Several limitations of the present study are worth mentioning. First, in this cross-sectional study with a relatively small number of female subjects, clinical subtypes of MDD (such as psychotic, atypical or melancholic features and seasonal onset) were not considered- all of which may limit the generalization of findings. Our results need replication in a larger sample study with additional confounding factors considered and both male and female patients included. Second, although unified dietary patterns were provided in inpatients and healthy individuals were advised to consume a light diet the whole day before blood samples were drawn, the amount and type of dietary were possibly different among the groups. Third, any altered metabolic activity of purinergic system may be linked with abnormal UA levels, and we did not evaluate the levels of more purine metabolites, such as adenosine inosine, xanthine, and hypoxanthine. Additionally, genetic variations, including purinergic gene expression and single nucleotide polymorphisms (SNPs), for instance, P2X7 gene, have been found to show an association with increased risk for mood disorders [8]. Future studies should measure these related genetic variations and then explore their roles in contributing to abnormal UA levels. Fourth, it has been shown that impulsivity, i.e., one of the main clinical correlates of suicide, may have a positive association with serum UA [53]. However, we did not consider impulsivity levels in our study. Fifth, menstrual and premenopausal hormones affect UA levels, for example, after menopause and at the time of onset of menstruation, the concentration of uric acid in the plasma increases [54]. In our study, the effects of female menstrual and premenopausal hormones on UA levels were not considered.
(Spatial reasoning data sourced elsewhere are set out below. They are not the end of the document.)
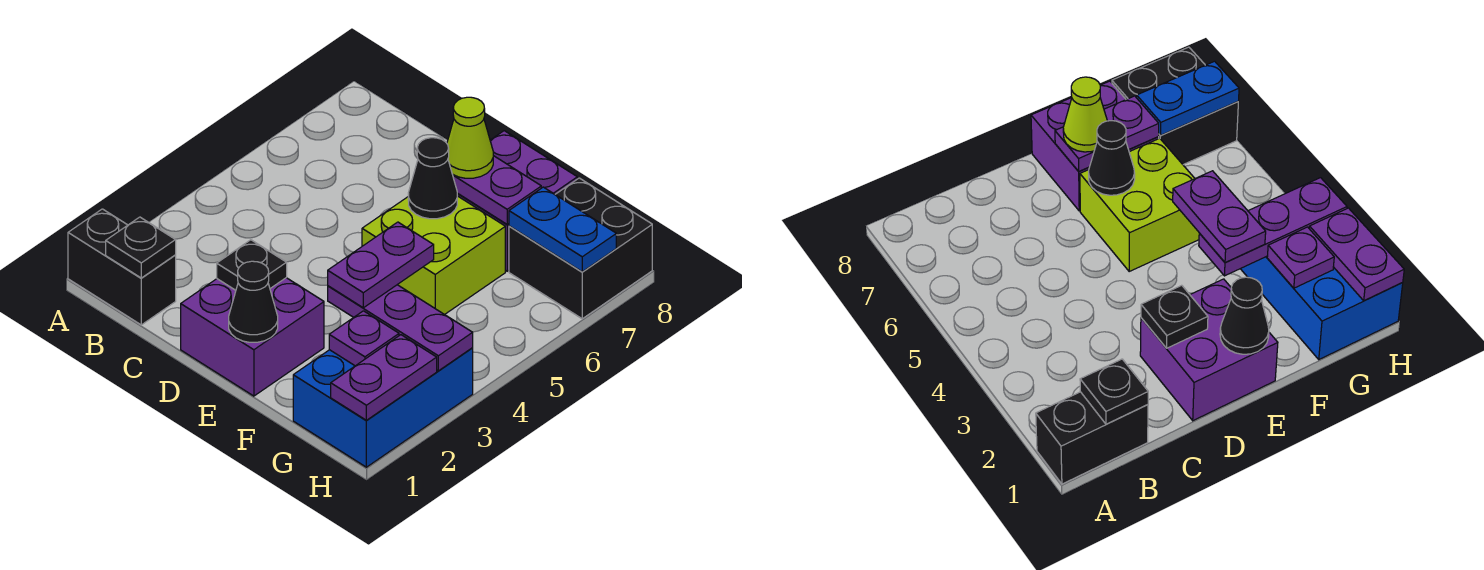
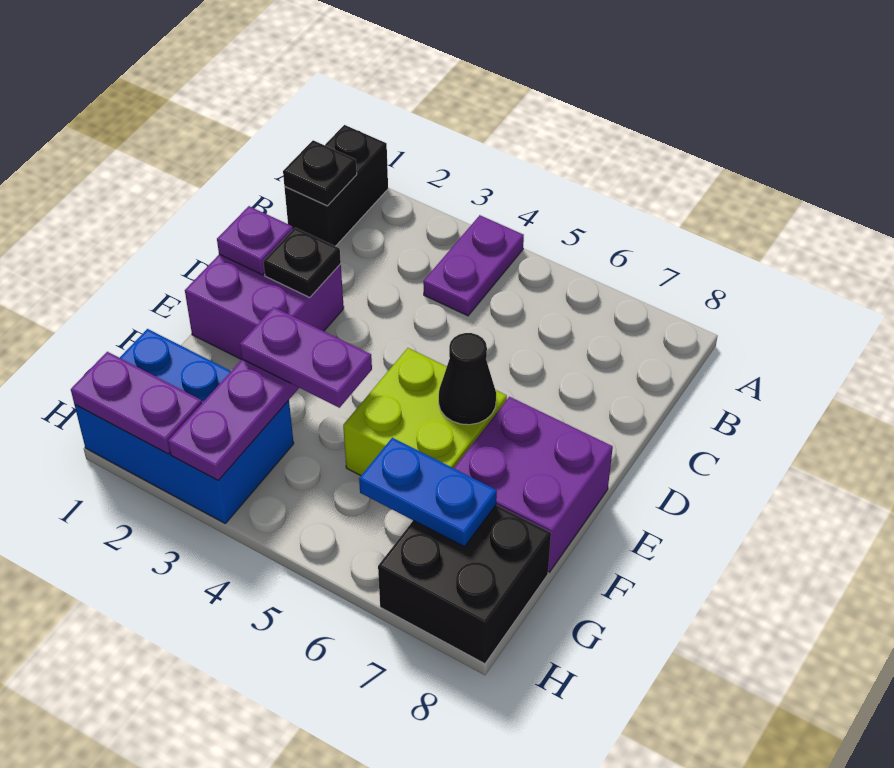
black 1x1 cone [229,261,278,342] -> none
purple 1x2 plate [453,156,541,224] -> purple 1x2 plate moved to [423,215,524,316]
lime 1x1 cone [447,97,493,178] -> none
purple 1x1 plate [329,311,399,366] -> purple 1x1 plate moved to [217,206,293,275]
blue 1x2 plate [509,187,616,272] -> blue 1x2 plate turned to [359,438,497,547]

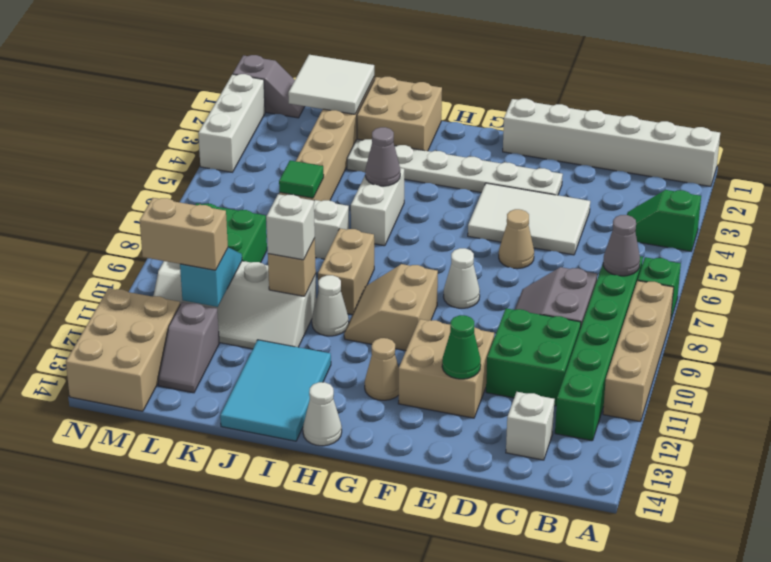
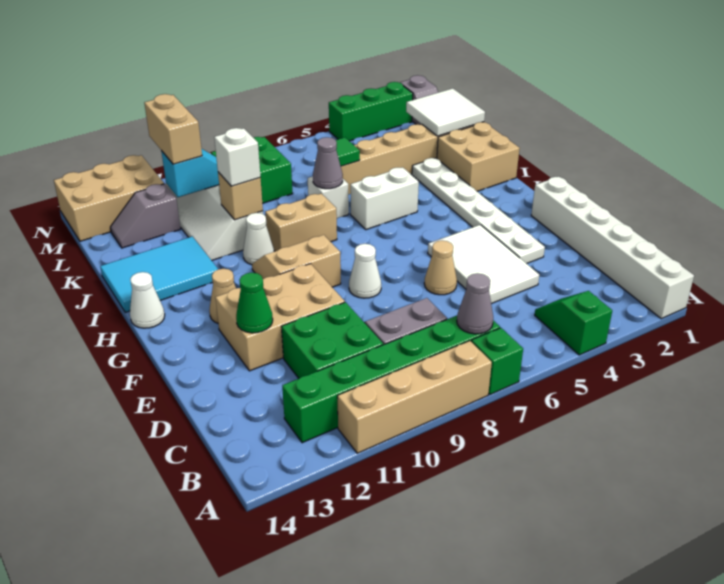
white 1x1 brick [506,392,555,460] -> none
tan 2x2 brick [398,319,494,418] -> tan 2x3 brick [215,264,345,371]
grey 1x1 cone [365,127,400,186] -> grey 1x1 cone moved to [313,137,343,189]
white 1x3 brick [198,74,265,172] -> green 1x3 brick [329,82,413,141]

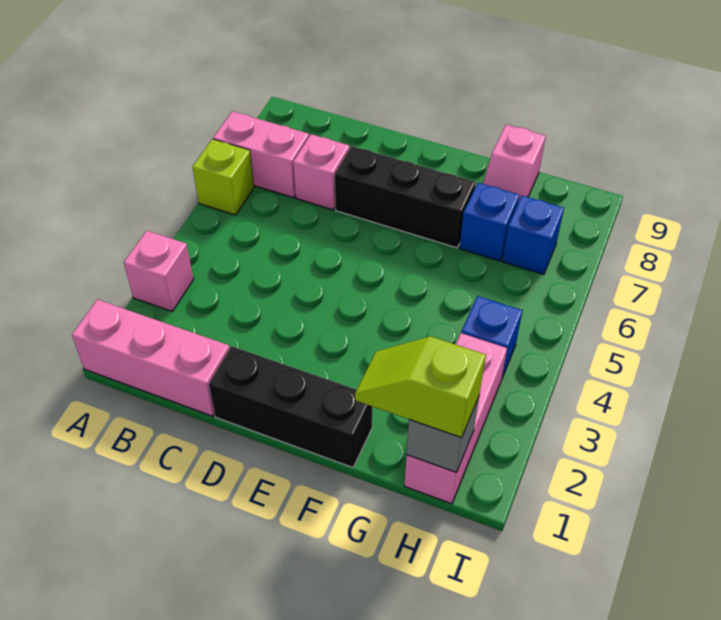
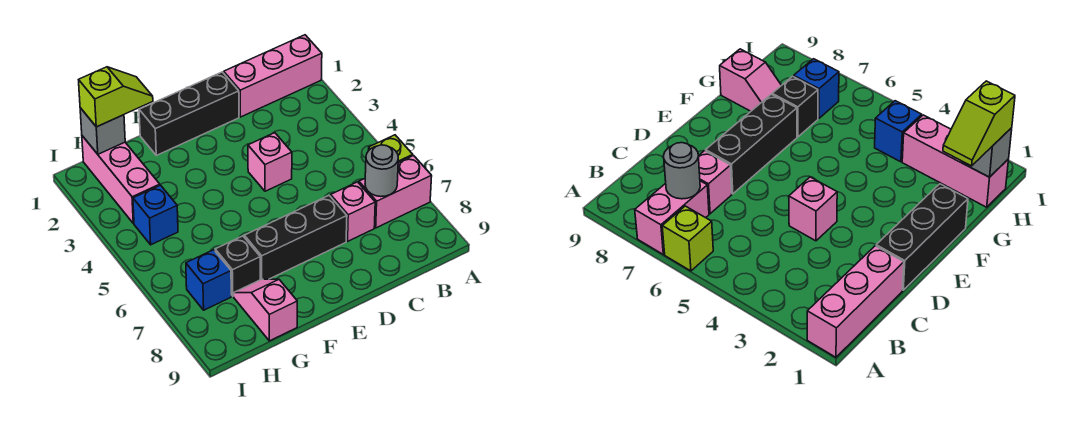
pink 1x1 brick [124,231,194,311] -> pink 1x1 brick moved to [248,133,292,191]
none -> grey 1x1 round brick [365,145,398,197]
blue 1x1 brick [460,183,519,261] -> black 1x1 brick [215,236,260,296]

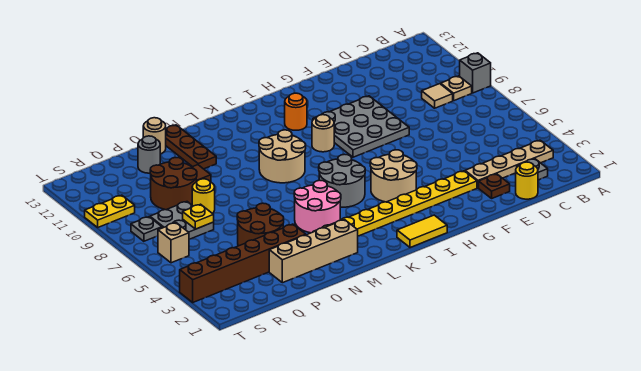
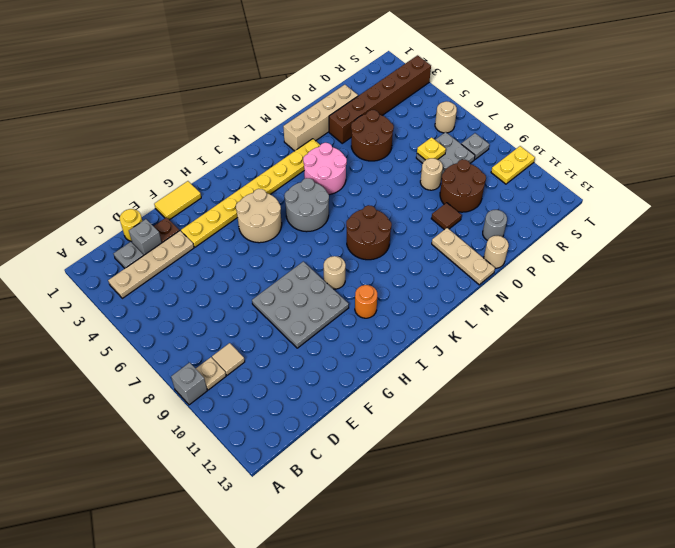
none -> grey 1x1 brick [129,219,162,255]
yellow 1x2 tile [397,215,447,248] -> yellow 1x2 tile moved to [154,181,201,220]
tan 2x2 round brick [259,130,306,183] -> brown 2x2 round brick [346,205,392,260]
brown 1x3 plate [166,125,216,169] -> tan 1x3 plate [432,228,495,285]
yellow 1x1 round brick [192,179,215,214] -> tan 1x1 round brick [420,158,443,190]
tan 1x1 brick [158,223,189,263] -> tan 1x1 round brick [435,101,457,133]

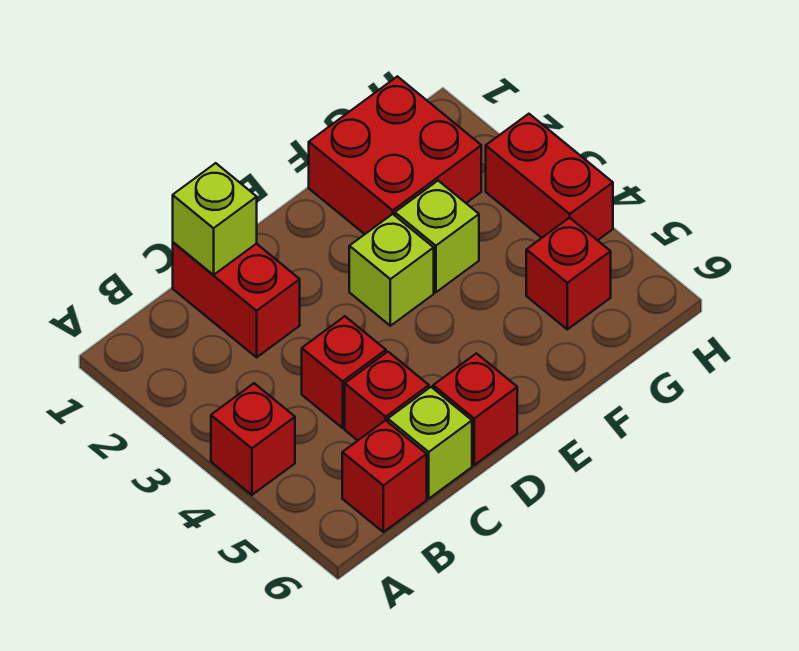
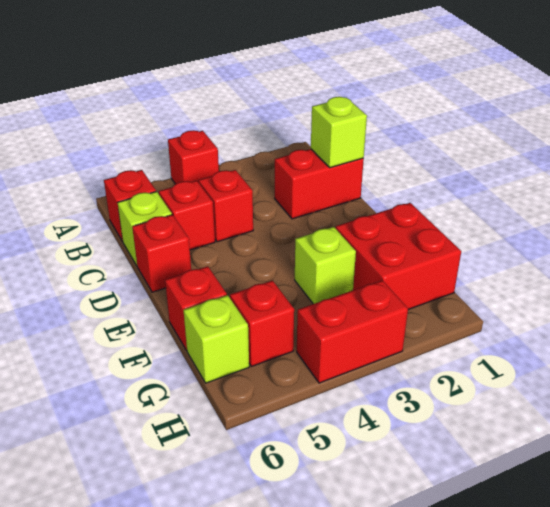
lime 1x1 brick [349,214,434,326] -> lime 1x1 brick moved to [183,295,249,383]
none -> red 1x1 brick [165,266,227,351]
Last, Although M.I.N.I.’s suicidal module has been widely used in research [55,56,57], other special questionnaires of suicide assessment have been recommended, such as the Columbia–Suicide Severity Rating Scale (C-SSRS) [58].

Conclusions

Our study provides preliminary evidence of dysregulation of the purine cycle manifested as decreased levels of serum UA in MDD patients with suicide risk compared with those without suicide risk. Our results indicate that the purinergic imbalance might act as a characteristic biological marker of suicide risk in MDD patients, which might increase the better understanding of the physiological mechanisms of suicide and offer a potential target for effective therapeutic interventions and early preventions.